QUOTED TEXT |
8 September 2020 Journal News

The future of contemporary art has passed through Artissima. Confirming the fair’s ability to capture and convey the most innovative trends in advance, our Artissima The Forerunner column presents a selection of artists who took part in past editions of Artissima and are now showing work in some of the world’s most prestigious contemporary art institutions.

Today for Artissima The Forerunner we present: MARCELLO MALOBERTI

► on view at MACRO, with show MUSEO PER L’IMMAGINAZIONE PREVENTIVA — EDITORIALE, open until 27 September 2020.

Find out more: MUSEO PER L’IMMAGINAZIONE PREVENTIVA — EDITORIALE

This first exhibition devised by the artistic director Luca Lo Pinto is conceived as an editorial: fifty-five works that encourage visitors to discover the renovated architecture and spaces of MACRO, along multiple perspectives and pathways — fragmentary and anomalous at times — while suggesting directions, positions, imaginaries and languages that will be explored by the museum’s new programming.

WRITTEN EXERCISE 1 |
In the Artissima text, how many works make up the first exhibition devised by Luca Lo Pinto?
The text and the records are not connected in any way.

Raw records:
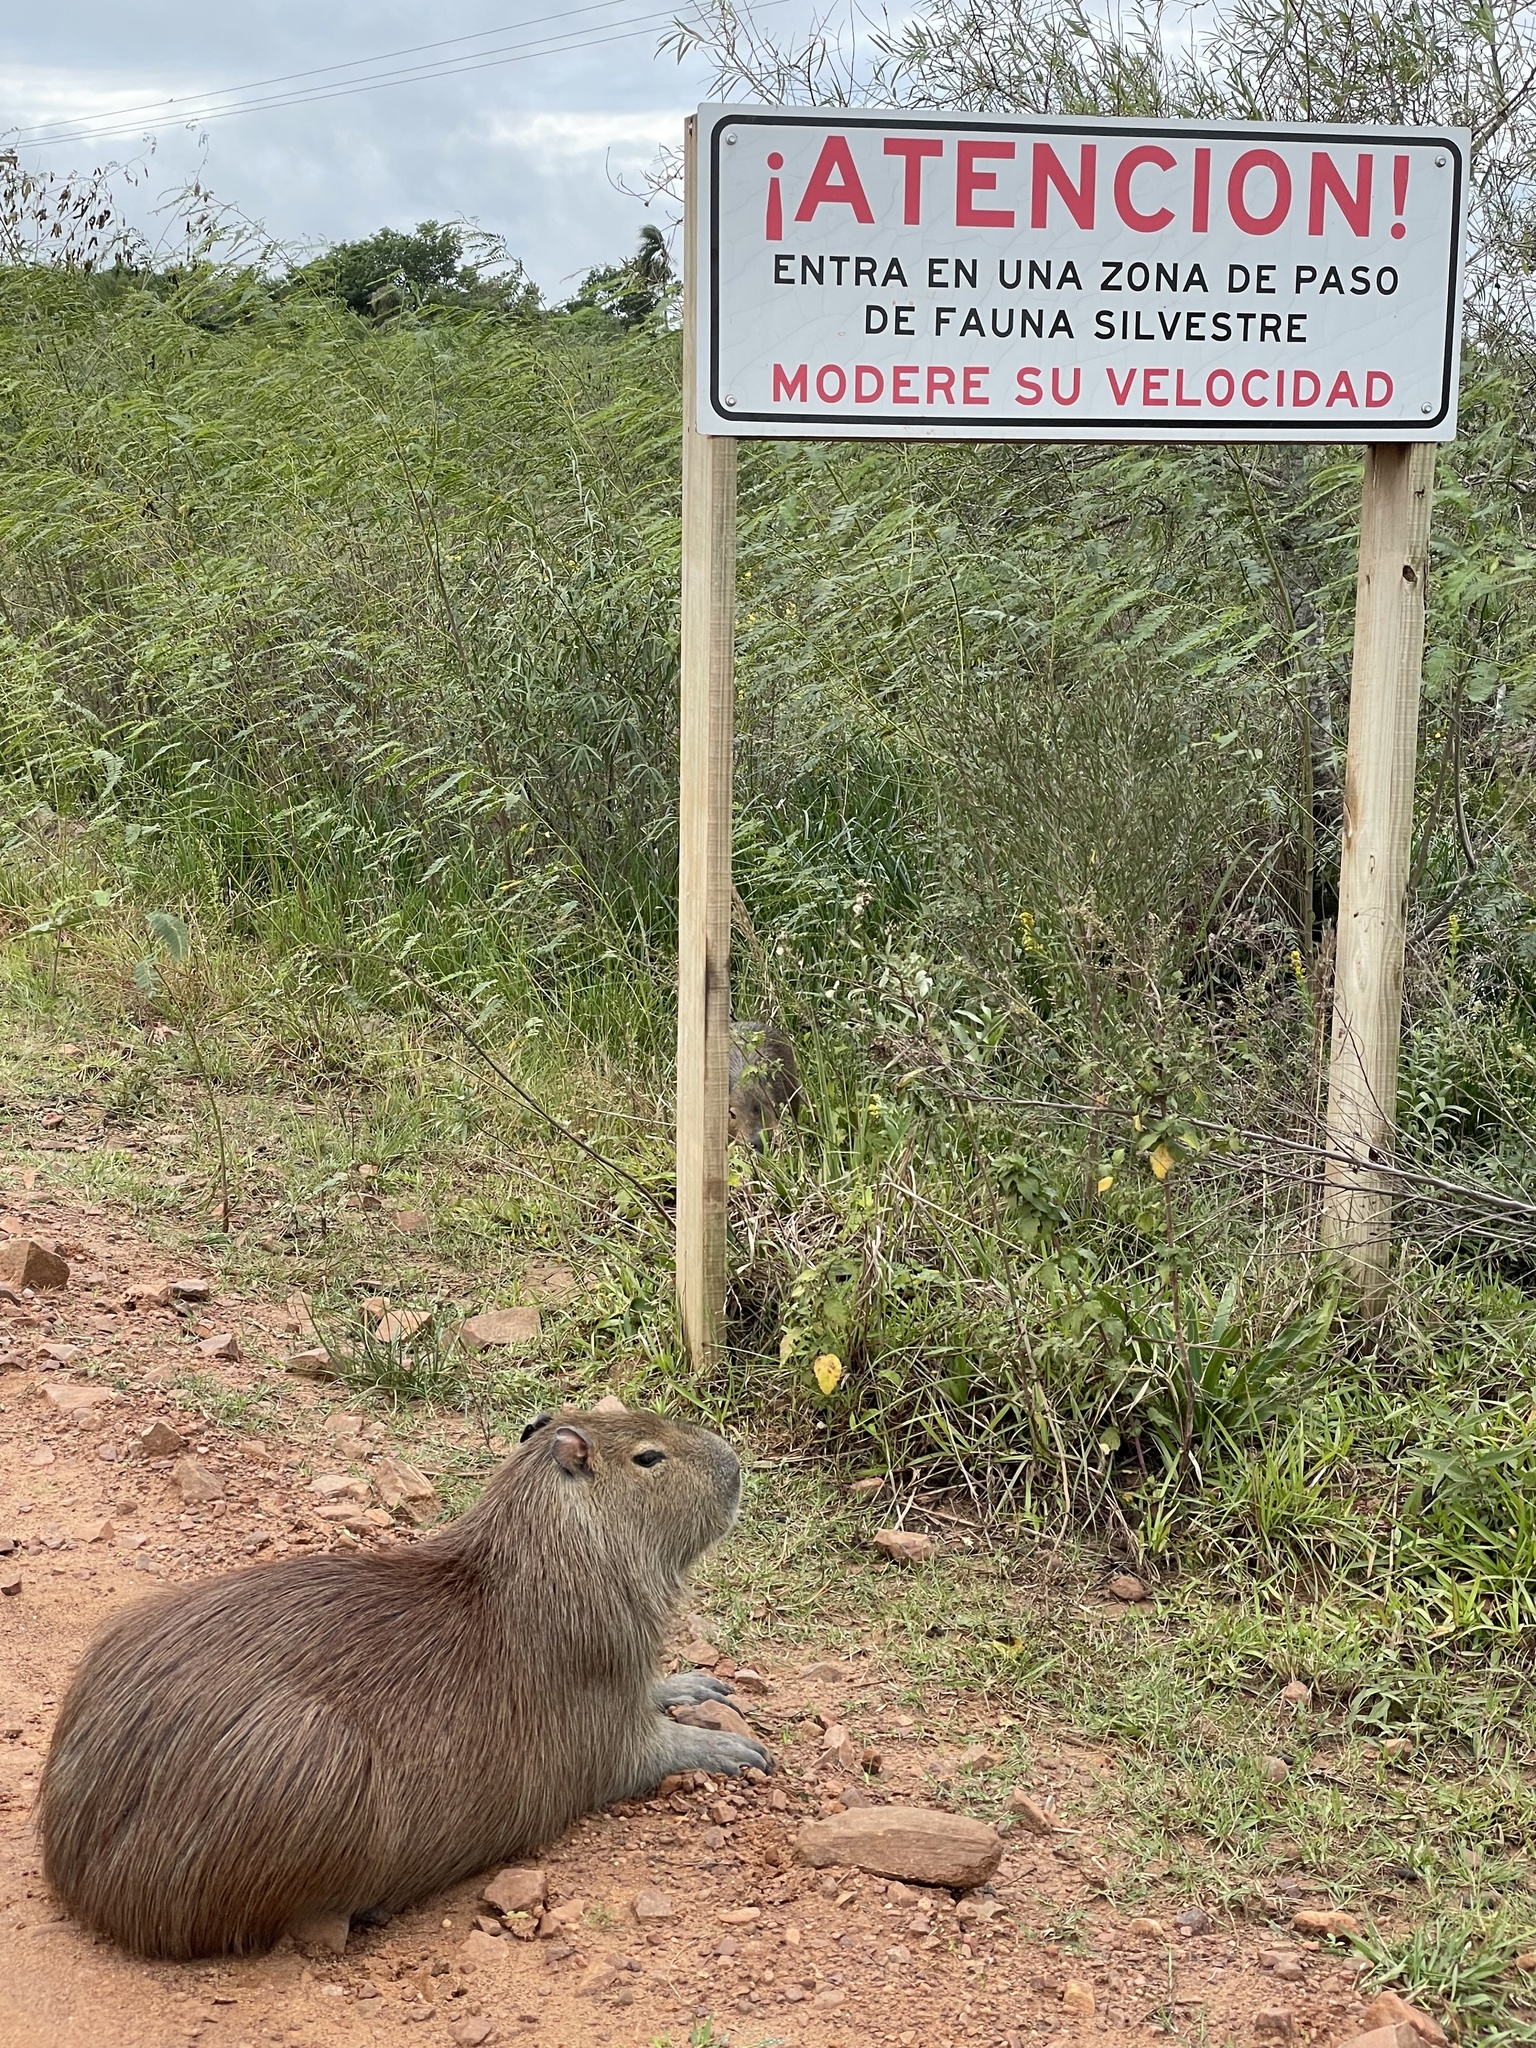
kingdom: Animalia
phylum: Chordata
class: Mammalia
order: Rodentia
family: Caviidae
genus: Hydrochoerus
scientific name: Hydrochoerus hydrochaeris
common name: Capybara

* * *

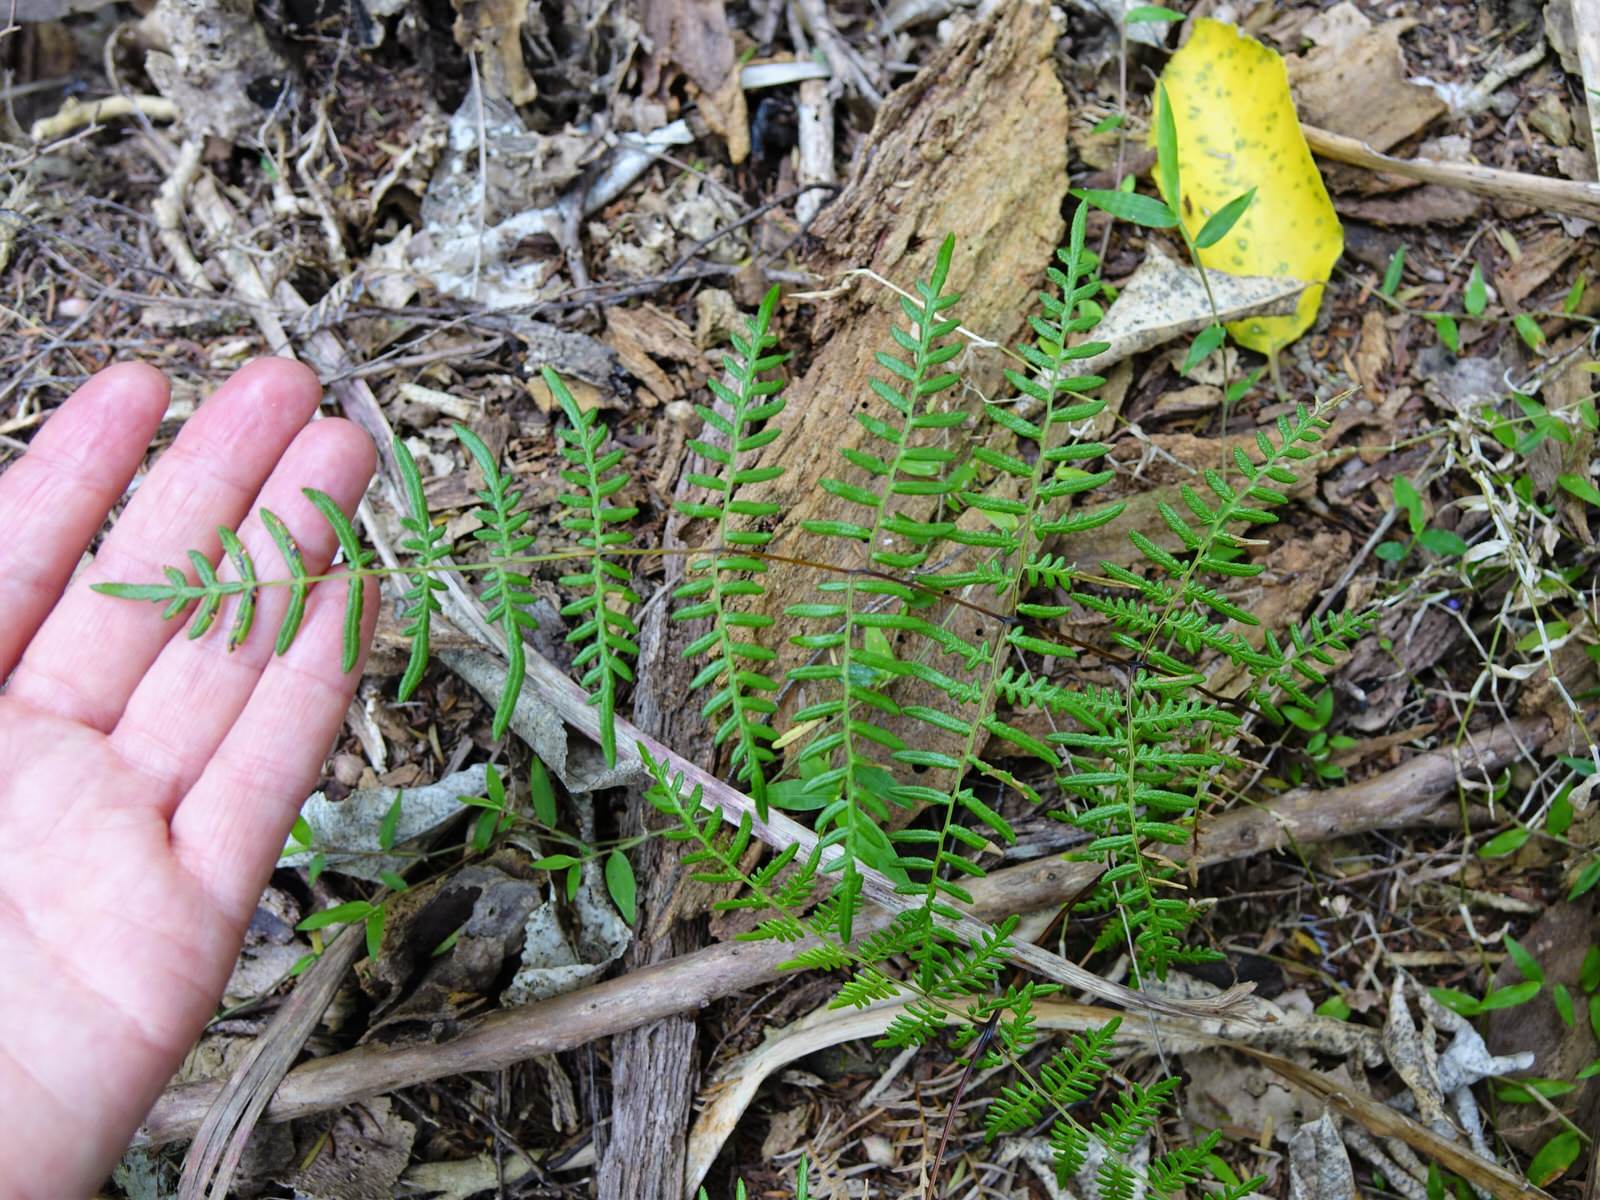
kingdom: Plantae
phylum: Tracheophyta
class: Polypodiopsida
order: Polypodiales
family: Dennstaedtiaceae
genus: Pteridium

WRITTEN EXERCISE 2 |
Output the lines of the records starting at the line that contains "kingdom: Animalia" and ending at the line that contains "scientific name: Hydrochoerus hydrochaeris", both included, with nothing changed.

WRITTEN RESPONSE 1 |
Fifty-five works.

WRITTEN RESPONSE 2 |
kingdom: Animalia
phylum: Chordata
class: Mammalia
order: Rodentia
family: Caviidae
genus: Hydrochoerus
scientific name: Hydrochoerus hydrochaeris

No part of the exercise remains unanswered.